“I shouldn’t like to give too enthusiastic a review of this novel,” the reviewer said.
“Oh darling, can’t you at least try?” his conscience pleaded.
“Perhaps,” he answered, smiling. “But only after I’ve had another whiskey.” He paused as his sarcastic side muttered something into his beard. “What’s that, old boy?” the reviewer asked.
“To hell with it,” the sarcastic one answered. “The novel was a bloody bore and you know it. Just be out with it already. Don’t drag on about it the way Nevil did. Your readers don’t have all day.”
“Yes, I suppose you’re right at that,” the reviewer admitted. “Very well then, I will get on with it, as you say. But first, tell me what you have there in that red box.”
“Some pills I’ll be swallowing soon enough if you keep dragging on about this review,” the sarcastic side answered.
“Oh dear, but he IS a dreadful beast,” his conscience said.
On the Beach is a novel about the survivors of a 1960s nuclear holocaust. They survived World War 3, which was fought in the northern hemisphere, and are facing certain death as the trade winds shift to blanket them in lethal radioactivity.

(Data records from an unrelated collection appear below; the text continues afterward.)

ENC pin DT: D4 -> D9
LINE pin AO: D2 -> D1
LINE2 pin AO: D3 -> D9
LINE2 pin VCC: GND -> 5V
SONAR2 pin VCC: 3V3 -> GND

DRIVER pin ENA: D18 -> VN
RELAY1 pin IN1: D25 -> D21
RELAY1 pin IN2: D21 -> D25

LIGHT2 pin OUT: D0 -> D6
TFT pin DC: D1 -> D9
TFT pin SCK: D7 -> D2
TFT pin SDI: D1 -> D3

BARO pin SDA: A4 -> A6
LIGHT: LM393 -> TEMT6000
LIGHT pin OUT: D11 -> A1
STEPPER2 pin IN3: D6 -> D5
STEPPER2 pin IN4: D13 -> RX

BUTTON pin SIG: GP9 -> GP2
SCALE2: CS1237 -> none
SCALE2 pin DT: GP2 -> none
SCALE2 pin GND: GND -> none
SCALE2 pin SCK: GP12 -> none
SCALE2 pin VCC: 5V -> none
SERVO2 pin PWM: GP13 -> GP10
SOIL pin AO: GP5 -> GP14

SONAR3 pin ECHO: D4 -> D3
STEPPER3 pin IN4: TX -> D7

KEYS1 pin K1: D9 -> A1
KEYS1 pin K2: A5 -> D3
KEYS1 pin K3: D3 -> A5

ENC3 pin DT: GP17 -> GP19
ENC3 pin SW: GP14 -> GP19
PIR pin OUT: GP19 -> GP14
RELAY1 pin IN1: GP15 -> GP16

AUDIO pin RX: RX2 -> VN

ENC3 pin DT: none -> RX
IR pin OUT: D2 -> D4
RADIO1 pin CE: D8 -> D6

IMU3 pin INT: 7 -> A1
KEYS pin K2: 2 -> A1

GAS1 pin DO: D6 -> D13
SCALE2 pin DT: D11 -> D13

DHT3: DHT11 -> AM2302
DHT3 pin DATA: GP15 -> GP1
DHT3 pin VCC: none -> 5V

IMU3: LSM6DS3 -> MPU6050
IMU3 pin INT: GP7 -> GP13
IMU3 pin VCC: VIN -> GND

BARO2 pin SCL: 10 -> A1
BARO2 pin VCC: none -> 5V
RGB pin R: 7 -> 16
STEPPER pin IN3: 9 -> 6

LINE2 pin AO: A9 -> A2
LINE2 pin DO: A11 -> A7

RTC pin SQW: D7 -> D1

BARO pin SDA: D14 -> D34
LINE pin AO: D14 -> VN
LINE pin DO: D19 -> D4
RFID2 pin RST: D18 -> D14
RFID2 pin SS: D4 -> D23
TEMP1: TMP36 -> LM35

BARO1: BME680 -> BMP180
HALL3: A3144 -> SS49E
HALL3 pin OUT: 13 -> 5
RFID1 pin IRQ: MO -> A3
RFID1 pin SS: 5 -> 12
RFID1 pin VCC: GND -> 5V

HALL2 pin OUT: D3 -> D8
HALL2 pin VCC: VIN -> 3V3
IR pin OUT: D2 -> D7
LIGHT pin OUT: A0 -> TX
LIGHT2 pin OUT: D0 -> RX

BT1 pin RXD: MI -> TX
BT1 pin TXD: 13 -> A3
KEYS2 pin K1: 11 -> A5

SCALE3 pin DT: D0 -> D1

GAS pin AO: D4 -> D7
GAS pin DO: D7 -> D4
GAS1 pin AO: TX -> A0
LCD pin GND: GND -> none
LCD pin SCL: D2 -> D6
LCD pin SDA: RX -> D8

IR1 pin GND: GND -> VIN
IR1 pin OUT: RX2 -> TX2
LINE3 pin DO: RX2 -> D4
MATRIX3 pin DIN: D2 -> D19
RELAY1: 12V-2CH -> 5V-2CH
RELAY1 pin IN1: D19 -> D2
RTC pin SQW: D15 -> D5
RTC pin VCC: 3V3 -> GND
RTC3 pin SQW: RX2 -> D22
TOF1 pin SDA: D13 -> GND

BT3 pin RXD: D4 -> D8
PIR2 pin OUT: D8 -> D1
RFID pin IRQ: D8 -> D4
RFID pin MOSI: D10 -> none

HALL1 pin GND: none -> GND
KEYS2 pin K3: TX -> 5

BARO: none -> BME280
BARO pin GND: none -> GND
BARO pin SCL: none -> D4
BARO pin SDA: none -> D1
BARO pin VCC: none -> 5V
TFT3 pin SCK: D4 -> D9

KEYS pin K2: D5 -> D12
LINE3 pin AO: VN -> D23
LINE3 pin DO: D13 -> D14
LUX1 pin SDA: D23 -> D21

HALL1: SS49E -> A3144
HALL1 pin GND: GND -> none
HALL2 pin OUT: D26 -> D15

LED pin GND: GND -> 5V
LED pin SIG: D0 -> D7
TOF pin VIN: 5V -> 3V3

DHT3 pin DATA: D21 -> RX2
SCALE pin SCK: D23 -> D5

Nevil Shute gives us that set-up pretty quickly and the opening is clever and interesting. But then the book buries its feet in quicksand up to its ass and pretty much nothing happens until the end.
Yeah, I get he was showing us how bleak and desolate the world is (would be) after a war fought with atomic weapons. That’s why the submarine goes to Seattle. I understand. I get that some people refuse to face reality and keep talking about what they’ll do next spring or summer. Others accept it and face the end in their own way.
I’m being pretty harsh. The book isn’t awful. It’s just too long for the amount of substance Shute has to present. The characters are pretty shallow.
My biggest complaint, though, is that Shute gives us a post-apocalyptic world populated with survivors who know they are going to die in the late summer, and yet they all remain horribly polite and responsible citizens. There’s no panic, no looting (until a bare mention at the very, very end), no murder to acquire the special goodies one would covet to enjoy in his or her final days. Everyone is properly British right up to the end (and this includes the Americans, really). Maybe in the late 1950s people really thought their neighbors would remain civil right up to the final breath, but in the post-Mad Max world of apocalyptic fiction we know better.
And yet … and yet … I’ll confess to a slight lump in the throat as the lead characters began to succumb to the sickness in the end. I guess I’m a sucker like that.
In the end, it’s an interesting period piece with a much better set-up than pay-off. Unless you’ve read all the other post-apocalyptic fiction available to you, I wouldn’t necessarily recommend this one because it is very, very slow and uptight.
I listened to this on audio. The narrator did a good job for the most part, though the American submarine commander sounded like a Brit impersonating an American.